P/1 – A gente vai voltar um pouquinho agora e vai falar bem pormenorizadamente de algumas coisinhas. A senhora deu um apanhado geral e agora a gente já tá conhecendo como é um pouquinho. Mas eu queria voltar e perguntar de como era o convívio na sua casa, os seus pais na sua infância, como era sua casa em Santos.
R – Eu nasci em Santos, mas vim pra São Paulo. Agora, aqui em São Paulo a minha mãe trabalhava de ponto ajour, até eu torço muito pro Vai-Vai ganhar no carnaval (risos) porque quando eles fizeram a primeira apresentação do Vai-Vai a minha mãe foi quem fez aquele ponto ajour e elas usam tudo nas fantasias. Então, eu digo, minha mãe deu sorte porque eles estão sempre altos (risos), e o serviço dela era máquina de ponto ajour, cobrir botão e plissê, na Bela Vista, Rua Manuel Dutra, número 34. Eu estudava ali no colégio da frente, no Rui Barbosa, depois nós viemos pro Brás. No Brás eu era do Parque Dom Pedro II que era uma coisa muito boa lá pra criançada, tive uma infância muito boa, frequentava o Grupo Romão Puiggari, e a Igreja do Bom Jesus do Brás. Lá nós tivemos todas as coisas boas na infância, tinha muita brincadeira, muita coisa de criança, mesmo. Foi muito boa a minha infância.
P/1 – E quantos irmãos tinha a senhora?
R – Eram o meu irmão e a minha irmã. Minha irmã um ano mais nova que eu, e ele já é mais velho que eu, quatro anos mais velho.

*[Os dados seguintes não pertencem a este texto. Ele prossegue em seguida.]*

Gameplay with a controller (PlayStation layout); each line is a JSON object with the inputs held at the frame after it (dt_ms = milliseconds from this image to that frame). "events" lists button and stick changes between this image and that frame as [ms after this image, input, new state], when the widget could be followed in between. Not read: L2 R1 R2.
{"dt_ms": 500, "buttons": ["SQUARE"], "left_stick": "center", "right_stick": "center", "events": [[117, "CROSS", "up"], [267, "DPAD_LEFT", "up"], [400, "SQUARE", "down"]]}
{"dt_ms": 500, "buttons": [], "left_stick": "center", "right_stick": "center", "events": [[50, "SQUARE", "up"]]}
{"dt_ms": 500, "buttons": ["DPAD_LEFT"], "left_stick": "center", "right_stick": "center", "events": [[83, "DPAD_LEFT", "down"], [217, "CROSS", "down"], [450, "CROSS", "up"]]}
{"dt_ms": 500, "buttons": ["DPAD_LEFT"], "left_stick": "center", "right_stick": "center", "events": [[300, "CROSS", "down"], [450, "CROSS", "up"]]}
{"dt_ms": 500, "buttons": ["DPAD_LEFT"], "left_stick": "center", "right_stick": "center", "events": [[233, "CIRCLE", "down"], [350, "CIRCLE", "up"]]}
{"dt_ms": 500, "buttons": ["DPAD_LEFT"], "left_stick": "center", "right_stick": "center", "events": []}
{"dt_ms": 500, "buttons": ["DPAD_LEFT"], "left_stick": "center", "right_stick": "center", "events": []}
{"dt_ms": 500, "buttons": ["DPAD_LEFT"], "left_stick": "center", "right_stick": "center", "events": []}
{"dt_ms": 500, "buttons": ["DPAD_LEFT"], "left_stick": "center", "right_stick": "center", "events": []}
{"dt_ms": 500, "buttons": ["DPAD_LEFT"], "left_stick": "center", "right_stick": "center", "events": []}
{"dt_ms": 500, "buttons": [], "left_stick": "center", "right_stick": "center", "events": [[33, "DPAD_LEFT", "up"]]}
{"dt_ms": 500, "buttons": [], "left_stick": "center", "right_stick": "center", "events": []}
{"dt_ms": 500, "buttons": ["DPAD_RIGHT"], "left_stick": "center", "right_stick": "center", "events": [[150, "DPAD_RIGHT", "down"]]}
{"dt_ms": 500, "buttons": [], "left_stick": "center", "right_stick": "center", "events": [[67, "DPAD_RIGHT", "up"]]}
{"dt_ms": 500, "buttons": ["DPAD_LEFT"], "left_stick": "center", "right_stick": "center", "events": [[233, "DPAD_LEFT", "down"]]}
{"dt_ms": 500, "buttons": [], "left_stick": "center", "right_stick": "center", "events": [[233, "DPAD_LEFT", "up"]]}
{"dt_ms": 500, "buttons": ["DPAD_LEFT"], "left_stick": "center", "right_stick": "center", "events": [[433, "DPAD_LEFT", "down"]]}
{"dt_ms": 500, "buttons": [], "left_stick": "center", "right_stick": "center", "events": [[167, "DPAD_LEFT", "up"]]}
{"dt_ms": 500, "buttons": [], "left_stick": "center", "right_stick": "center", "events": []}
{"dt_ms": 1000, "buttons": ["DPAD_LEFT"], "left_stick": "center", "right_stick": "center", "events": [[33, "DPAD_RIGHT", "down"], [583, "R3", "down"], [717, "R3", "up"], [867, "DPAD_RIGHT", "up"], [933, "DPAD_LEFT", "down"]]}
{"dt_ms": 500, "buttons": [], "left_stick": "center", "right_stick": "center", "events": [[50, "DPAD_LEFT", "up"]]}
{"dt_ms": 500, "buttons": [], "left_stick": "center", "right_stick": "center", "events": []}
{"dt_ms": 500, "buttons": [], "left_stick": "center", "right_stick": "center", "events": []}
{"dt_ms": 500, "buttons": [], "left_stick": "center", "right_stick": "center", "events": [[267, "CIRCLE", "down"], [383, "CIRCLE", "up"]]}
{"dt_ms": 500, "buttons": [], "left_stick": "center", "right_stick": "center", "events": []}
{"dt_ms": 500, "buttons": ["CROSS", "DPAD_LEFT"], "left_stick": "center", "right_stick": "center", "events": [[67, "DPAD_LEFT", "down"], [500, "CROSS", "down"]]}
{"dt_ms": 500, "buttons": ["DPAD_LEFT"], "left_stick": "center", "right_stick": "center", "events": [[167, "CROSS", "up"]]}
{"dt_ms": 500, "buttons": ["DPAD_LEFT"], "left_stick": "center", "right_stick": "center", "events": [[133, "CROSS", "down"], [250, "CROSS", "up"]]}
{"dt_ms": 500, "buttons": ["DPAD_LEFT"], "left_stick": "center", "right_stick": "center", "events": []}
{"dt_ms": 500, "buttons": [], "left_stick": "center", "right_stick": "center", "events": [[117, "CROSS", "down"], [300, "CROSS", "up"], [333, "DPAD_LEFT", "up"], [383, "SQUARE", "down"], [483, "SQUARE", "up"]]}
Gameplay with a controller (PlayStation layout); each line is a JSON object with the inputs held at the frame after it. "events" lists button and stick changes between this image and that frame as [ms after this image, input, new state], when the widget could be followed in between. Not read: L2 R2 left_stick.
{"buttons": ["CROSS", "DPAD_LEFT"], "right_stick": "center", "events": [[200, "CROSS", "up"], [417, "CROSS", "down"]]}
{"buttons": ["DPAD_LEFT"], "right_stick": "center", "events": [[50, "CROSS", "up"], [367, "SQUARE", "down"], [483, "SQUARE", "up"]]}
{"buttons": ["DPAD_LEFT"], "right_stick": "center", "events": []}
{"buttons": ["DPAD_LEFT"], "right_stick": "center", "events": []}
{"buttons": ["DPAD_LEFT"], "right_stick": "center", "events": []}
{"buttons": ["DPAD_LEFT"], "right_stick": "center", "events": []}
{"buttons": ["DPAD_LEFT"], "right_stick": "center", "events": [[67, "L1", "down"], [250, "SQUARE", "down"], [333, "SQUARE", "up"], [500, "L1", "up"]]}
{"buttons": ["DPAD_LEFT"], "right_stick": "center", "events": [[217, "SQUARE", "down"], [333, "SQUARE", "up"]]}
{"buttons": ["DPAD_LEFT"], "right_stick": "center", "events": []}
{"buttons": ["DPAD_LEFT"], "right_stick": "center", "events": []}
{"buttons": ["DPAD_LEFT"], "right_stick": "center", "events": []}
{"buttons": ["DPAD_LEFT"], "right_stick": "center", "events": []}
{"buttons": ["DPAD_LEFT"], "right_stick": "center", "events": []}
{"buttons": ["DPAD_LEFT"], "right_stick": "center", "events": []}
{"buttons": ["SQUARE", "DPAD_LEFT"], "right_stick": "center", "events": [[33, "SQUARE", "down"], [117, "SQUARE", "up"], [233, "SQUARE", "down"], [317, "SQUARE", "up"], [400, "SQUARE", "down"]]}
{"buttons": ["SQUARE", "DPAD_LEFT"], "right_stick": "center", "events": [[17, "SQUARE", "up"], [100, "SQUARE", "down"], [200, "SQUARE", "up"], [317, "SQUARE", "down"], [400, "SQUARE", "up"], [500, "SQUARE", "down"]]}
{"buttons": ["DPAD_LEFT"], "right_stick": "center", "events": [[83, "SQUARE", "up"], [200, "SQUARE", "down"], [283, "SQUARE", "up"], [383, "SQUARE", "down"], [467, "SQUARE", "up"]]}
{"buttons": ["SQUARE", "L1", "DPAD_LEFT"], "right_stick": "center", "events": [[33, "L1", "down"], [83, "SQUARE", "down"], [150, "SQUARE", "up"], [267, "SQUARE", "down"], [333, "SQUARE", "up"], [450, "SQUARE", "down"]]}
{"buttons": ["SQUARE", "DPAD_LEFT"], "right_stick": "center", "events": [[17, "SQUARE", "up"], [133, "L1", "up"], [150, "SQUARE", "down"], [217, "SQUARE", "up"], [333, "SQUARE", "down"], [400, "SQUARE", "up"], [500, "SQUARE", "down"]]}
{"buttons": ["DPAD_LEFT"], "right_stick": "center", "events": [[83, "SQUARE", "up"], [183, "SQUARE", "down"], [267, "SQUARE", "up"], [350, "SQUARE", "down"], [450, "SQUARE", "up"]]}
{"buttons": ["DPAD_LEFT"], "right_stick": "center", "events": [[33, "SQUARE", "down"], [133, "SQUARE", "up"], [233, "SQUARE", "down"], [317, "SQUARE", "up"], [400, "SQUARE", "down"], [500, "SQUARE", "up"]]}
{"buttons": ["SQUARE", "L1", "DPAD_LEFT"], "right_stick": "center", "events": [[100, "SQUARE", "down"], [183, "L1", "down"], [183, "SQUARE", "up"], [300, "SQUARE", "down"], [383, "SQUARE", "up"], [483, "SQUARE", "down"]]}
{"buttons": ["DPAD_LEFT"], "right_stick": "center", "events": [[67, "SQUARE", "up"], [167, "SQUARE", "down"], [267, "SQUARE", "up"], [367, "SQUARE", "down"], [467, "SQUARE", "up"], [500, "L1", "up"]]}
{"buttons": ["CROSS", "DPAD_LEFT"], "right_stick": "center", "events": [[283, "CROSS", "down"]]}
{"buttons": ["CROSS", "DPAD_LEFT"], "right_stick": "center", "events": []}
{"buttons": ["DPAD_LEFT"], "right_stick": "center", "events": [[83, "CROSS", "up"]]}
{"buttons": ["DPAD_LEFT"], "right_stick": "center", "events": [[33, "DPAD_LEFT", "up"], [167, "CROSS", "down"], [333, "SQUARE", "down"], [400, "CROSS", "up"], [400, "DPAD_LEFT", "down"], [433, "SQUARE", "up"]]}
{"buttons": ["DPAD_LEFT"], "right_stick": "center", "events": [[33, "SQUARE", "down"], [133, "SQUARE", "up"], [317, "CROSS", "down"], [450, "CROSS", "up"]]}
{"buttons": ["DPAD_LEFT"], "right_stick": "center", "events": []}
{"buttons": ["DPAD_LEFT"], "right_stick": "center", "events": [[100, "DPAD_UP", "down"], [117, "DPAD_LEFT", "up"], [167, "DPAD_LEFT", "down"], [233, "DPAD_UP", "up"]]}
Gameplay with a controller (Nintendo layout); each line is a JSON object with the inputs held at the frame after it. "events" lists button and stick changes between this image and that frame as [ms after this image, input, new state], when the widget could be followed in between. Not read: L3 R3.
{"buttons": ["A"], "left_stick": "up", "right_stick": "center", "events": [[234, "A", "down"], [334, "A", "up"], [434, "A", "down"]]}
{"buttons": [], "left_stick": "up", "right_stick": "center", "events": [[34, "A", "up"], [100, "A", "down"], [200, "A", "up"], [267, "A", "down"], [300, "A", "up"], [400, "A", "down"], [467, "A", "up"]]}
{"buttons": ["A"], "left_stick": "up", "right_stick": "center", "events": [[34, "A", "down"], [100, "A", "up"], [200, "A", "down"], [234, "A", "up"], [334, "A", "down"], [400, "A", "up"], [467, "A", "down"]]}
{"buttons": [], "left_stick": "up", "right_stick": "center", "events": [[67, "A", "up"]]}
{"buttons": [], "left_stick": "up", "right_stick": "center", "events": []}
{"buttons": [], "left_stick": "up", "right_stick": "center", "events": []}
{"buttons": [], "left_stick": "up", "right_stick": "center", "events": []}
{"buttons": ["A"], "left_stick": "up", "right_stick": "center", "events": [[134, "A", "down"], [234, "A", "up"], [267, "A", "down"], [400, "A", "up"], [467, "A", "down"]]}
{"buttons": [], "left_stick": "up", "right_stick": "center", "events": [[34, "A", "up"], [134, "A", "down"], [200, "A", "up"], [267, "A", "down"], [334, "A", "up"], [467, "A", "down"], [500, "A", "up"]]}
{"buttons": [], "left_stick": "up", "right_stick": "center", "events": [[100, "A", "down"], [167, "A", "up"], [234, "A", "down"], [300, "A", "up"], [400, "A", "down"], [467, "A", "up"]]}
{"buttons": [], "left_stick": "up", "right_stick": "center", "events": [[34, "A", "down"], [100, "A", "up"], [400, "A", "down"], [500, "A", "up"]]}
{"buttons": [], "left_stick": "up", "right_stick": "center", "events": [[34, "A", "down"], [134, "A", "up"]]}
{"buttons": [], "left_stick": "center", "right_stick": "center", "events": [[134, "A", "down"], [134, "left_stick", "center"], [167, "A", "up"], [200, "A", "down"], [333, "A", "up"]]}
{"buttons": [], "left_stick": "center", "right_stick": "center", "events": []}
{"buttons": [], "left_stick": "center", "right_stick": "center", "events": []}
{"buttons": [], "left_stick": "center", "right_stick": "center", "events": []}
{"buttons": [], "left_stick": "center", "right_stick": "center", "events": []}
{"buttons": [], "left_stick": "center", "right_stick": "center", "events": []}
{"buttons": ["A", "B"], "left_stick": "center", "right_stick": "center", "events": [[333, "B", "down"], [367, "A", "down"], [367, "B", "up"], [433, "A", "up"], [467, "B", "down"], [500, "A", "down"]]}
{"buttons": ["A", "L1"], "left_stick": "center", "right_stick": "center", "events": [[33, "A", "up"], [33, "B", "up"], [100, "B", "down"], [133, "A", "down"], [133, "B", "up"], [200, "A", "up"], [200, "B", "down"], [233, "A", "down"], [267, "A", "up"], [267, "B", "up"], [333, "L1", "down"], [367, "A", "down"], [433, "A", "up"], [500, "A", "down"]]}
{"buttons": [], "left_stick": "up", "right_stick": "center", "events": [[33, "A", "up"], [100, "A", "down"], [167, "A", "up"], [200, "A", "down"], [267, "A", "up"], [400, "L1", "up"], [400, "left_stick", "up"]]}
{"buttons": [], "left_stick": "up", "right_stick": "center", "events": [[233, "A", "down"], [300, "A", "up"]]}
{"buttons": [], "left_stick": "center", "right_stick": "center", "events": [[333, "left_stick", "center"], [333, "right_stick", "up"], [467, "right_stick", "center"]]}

P/1 – E como era a relação entre vocês pequenos na casa, vocês estudavam na mesma escola?
R – Nós nos davámos muito bem, graças a Deus. Era uma casa muito simples, muito pequena, mas a gente se entendia bem. Nunca fomos de ter brigas, assim, essas briguinhas que criança têm, mas coisa passageira. Meu pai até fez uma balança, o quintal era tão pequeno e mesmo assim ele fez uma balança (risos), abria a porta e dava pra balançar (risos). Cada coisa! Depois, na igreja, tinha o concurso dos presépios, naquele tempo era Monsenhor Jesuino Santilli, ele ficou muuitos anos na Igreja do Bom Jesus do Brás, ali na Avenida Rangel Pestana, sabe? Então, lá a gente ia todo domingo na missa e, quando tinha retiro de carnaval, nós iamos ficar (risos), imagina, criança, ficávamos no Grupo Escolar Romão Puiggari. O diretor era o seu Orlando Simonetti, as filhas dele também eram da Cruzada, nós eramos Cruzadas, aquelas que usam aquela fita amarela, agora nem se vê mais isso, mas tinha no meu tempo. Então, quando era no carnaval, o padre Jesuino conseguia com o seu Orlando pra gente usar todo o grupo Escolar Romão Puiggari que é grande, bonito, bemmm folgado, muitas salas. E ele arrumava, mandava vir os colchões, e a gente ficava tudo lá pra dormir e algumas das mães iam pra lá pra cozinhar, fazer a comida. Então, tinha uma sala muito bonita onde ficava Jesus exposto no Santíssimo Sacramento, onde o padre vinha, dava benção, rezávamos, a gente entrava e saía a hora que queria, ficava toda enfeitada mas era uma parte de oração. E depois a gente brincava, ahhh, era uma maravilha! (risos) E a gente passava o carnaval, a gente nem ia... Naquele tempo, o carnaval era ali na Rangel Pestana que passava aqueles carros, era aquela história de serpentina, e aquilo que joga, como é? Aquilo que tchi-tchi, o pessoal ficava com medo de...
P/2 – Lança-perfume?
R – Lança-perfume! Naquele tempo do lança-perfume. E nós iamos na véspera e voltávamos quando tava acabando a folia, ficávamos tudo lá, mas pra nós era ótimo porque a gente brincava, tinha história, tinha representação, tinha tudo pras crianças. Aproveitamos bastante. Depois, eu fiz a primeira comunhão ali naquela igreja, e aí era a Cruzada. Quando era essa Cruzada a gente ia fazer passeio juntas também, brincávamos ali. Ali, a gente jogava peteca na Rua Monsenhor Andrade (risos). Imagina, hoje é um movimento ali que não tem jeito, de tanto trânsito que tem. Mas a gente jogava peteca porque era uma rua tão calminha. Depois da missa, a gente ainda ia jogar peteca, jogar bola, brincar ali naquela rua. E assim, era uma vida boa, tudo de bom! (risos) E não tava uma situação boa, mas o meu pai comprou o presépio, aquele menino Jesus, Nossa Senhora, todas aquelas coisas que vão no presépio pra gente poder participar, porque as crianças faziam os presépios nas casas e depois tinha os maiores da Cruzada que iam visitar pra ver qual era o melhor (risos). Também era só pra saber quem é que tinha feito e ia aquela comissão, tudo. O meu pai comprou o presépio e ele ajudava. Ele pegava umas bolas, achatava, pintava, então, o nosso era sempre um dos melhores! (risos) Porque era todo enfeitado, parecia aquelas pedras, porque meu pai ajudava a fazer (risos), mas ficava bonito. Era tão bom naquele tempo, uh, que gostoso, ah.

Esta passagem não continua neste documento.